* [Data extracted from a collection]:
# # # #

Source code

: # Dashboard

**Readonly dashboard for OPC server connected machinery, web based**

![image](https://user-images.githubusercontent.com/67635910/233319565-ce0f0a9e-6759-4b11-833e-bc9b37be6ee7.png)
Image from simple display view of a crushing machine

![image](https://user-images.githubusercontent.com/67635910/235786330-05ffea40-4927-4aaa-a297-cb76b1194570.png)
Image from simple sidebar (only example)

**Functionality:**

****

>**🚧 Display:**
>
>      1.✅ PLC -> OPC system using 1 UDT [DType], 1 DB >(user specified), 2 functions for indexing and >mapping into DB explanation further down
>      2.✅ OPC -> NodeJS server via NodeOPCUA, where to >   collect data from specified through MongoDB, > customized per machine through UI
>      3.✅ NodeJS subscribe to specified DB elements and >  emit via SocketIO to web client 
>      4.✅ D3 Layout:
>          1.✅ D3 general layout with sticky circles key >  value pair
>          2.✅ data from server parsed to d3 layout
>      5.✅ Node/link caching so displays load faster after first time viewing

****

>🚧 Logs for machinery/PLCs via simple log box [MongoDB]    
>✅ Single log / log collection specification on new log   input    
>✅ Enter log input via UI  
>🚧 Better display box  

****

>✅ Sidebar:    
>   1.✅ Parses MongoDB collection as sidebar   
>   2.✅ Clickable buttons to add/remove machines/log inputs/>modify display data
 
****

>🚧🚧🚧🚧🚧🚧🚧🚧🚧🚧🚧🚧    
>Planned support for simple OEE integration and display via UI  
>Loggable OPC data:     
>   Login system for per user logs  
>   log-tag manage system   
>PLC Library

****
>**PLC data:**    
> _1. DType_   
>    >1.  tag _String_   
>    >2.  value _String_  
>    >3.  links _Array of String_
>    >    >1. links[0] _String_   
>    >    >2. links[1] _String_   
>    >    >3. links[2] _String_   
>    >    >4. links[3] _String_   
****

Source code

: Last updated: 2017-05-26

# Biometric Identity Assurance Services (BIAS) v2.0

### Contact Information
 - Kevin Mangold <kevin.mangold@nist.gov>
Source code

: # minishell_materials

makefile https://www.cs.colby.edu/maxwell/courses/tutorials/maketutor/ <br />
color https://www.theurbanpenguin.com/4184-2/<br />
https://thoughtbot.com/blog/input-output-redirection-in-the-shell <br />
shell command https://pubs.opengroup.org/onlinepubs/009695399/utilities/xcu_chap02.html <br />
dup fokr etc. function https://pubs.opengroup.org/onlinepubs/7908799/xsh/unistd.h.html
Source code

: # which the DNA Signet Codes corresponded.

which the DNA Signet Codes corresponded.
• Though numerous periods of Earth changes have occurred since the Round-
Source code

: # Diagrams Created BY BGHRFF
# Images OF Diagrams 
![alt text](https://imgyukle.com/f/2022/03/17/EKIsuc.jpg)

# # # #

* [ASSIGNED TASK]:
Would you print all of the records exactly as they were given?

* [TASK RESULT]:
Source code

: # Dashboard

**Readonly dashboard for OPC server connected machinery, web based**

![image](https://user-images.githubusercontent.com/67635910/233319565-ce0f0a9e-6759-4b11-833e-bc9b37be6ee7.png)
Image from simple display view of a crushing machine

![image](https://user-images.githubusercontent.com/67635910/235786330-05ffea40-4927-4aaa-a297-cb76b1194570.png)
Image from simple sidebar (only example)

**Functionality:**

****

>**🚧 Display:**
>
>      1.✅ PLC -> OPC system using 1 UDT [DType], 1 DB >(user specified), 2 functions for indexing and >mapping into DB explanation further down
>      2.✅ OPC -> NodeJS server via NodeOPCUA, where to >   collect data from specified through MongoDB, > customized per machine through UI
>      3.✅ NodeJS subscribe to specified DB elements and >  emit via SocketIO to web client 
>      4.✅ D3 Layout:
>          1.✅ D3 general layout with sticky circles key >  value pair
>          2.✅ data from server parsed to d3 layout
>      5.✅ Node/link caching so displays load faster after first time viewing

****

>🚧 Logs for machinery/PLCs via simple log box [MongoDB]    
>✅ Single log / log collection specification on new log   input    
>✅ Enter log input via UI  
>🚧 Better display box  

****

>✅ Sidebar:    
>   1.✅ Parses MongoDB collection as sidebar   
>   2.✅ Clickable buttons to add/remove machines/log inputs/>modify display data
 
****

>🚧🚧🚧🚧🚧🚧🚧🚧🚧🚧🚧🚧    
>Planned support for simple OEE integration and display via UI  
>Loggable OPC data:     
>   Login system for per user logs  
>   log-tag manage system   
>PLC Library

****
>**PLC data:**    
> _1. DType_   
>    >1.  tag _String_   
>    >2.  value _String_  
>    >3.  links _Array of String_
>    >    >1. links[0] _String_   
>    >    >2. links[1] _String_   
>    >    >3. links[2] _String_   
>    >    >4. links[3] _String_   
****

Source code

: Last updated: 2017-05-26

# Biometric Identity Assurance Services (BIAS) v2.0

### Contact Information
 - Kevin Mangold <kevin.mangold@nist.gov>
Source code

: # minishell_materials

makefile https://www.cs.colby.edu/maxwell/courses/tutorials/maketutor/ <br />
color https://www.theurbanpenguin.com/4184-2/<br />
https://thoughtbot.com/blog/input-output-redirection-in-the-shell <br />
shell command https://pubs.opengroup.org/onlinepubs/009695399/utilities/xcu_chap02.html <br />
dup fokr etc. function https://pubs.opengroup.org/onlinepubs/7908799/xsh/unistd.h.html
Source code

: # which the DNA Signet Codes corresponded.

which the DNA Signet Codes corresponded.
• Though numerous periods of Earth changes have occurred since the Round-
Source code

: # Diagrams Created BY BGHRFF
# Images OF Diagrams 
![alt text](https://imgyukle.com/f/2022/03/17/EKIsuc.jpg)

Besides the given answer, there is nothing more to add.